From the draft posts I’m mining, I reread a fantastic 2008 post by Konrad Glogowski on his blog, Towards Reflective BlogTalk.
Remember blogs? Well, even if folks no longer blog per se, there is still a lot of writing we put out on the interwebs.
I was taken by his description of a reflective process he developed for his 8th grade students and their blogging. As I read it back in 2008, I immediately put his ideas into this stewpot of “5 minute reflective practices” I had had simmering in the back of my brain. I thought what Konrad wrote about could be used in teams and communities of practice, as well as in classrooms. With a few adjustments, it might be a very fine tool. This idea of “ripples” is very powerful.
Konrad wrote:
It’s not enough to know how to grow a blog, to pick a topic and keep contributing to one’s blog. Our students must also be aware of the class communities in which they learn. They have to have opportunities to think and respond to other writers. They need opportunities to engage in and sustain conversations about their own work and the work of their peers. Blogging is not about choosing a topic and writing responses for the rest of the term. It is about meaningful, thoughtful engagement with ideas.
You’ll need to go read the full post for the method. He links to his worksheet here.
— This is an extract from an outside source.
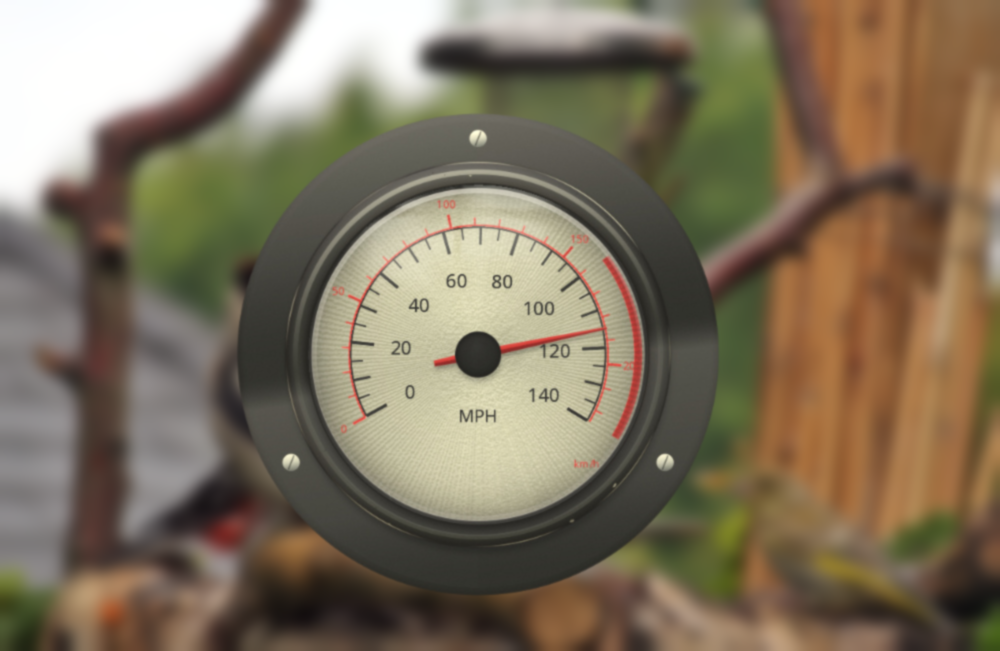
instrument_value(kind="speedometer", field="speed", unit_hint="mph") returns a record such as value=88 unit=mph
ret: value=115 unit=mph
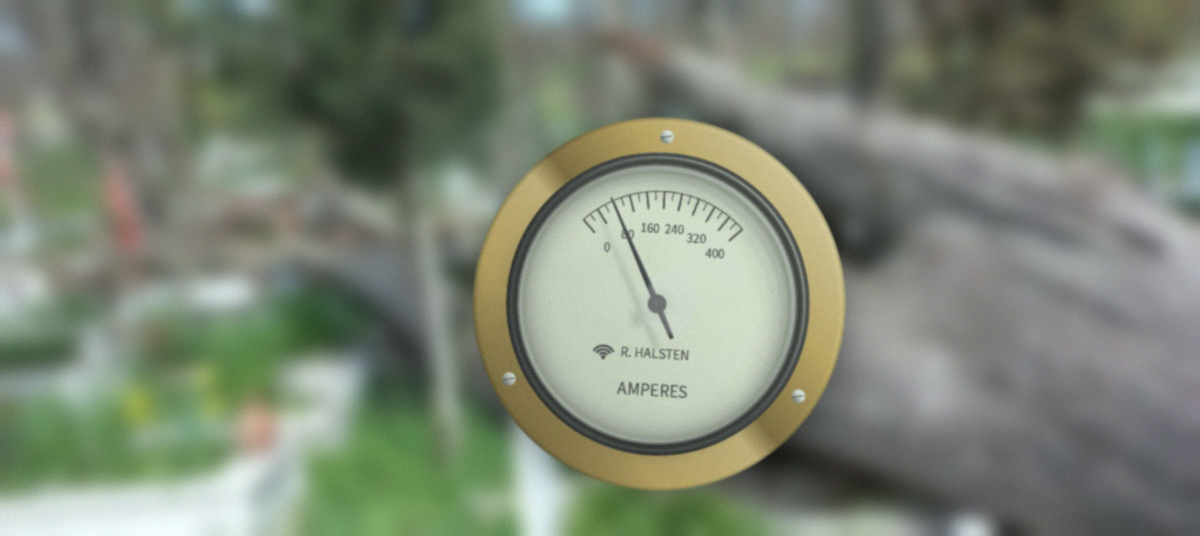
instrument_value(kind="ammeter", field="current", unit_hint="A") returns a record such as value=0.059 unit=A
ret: value=80 unit=A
All these years later, reflective practices remain useful and at the core of my process repertoire. Currently Keith McCandless and I are working on a draft of a new Liberating Structure (Strategic Knotworking) and we both feel strongly that evaluation should be woven into work from the start, not just at the end. I suggested that this is a form of reflective practice. I turn often these days to the work of the fine folks building the field of Developmental Evaluation (Michael Quinn Patton and many others), and to the work of Etienne and Bev Wenger-Trayner and their Value Creation Framework and subsequent book, Learning to Make a Difference.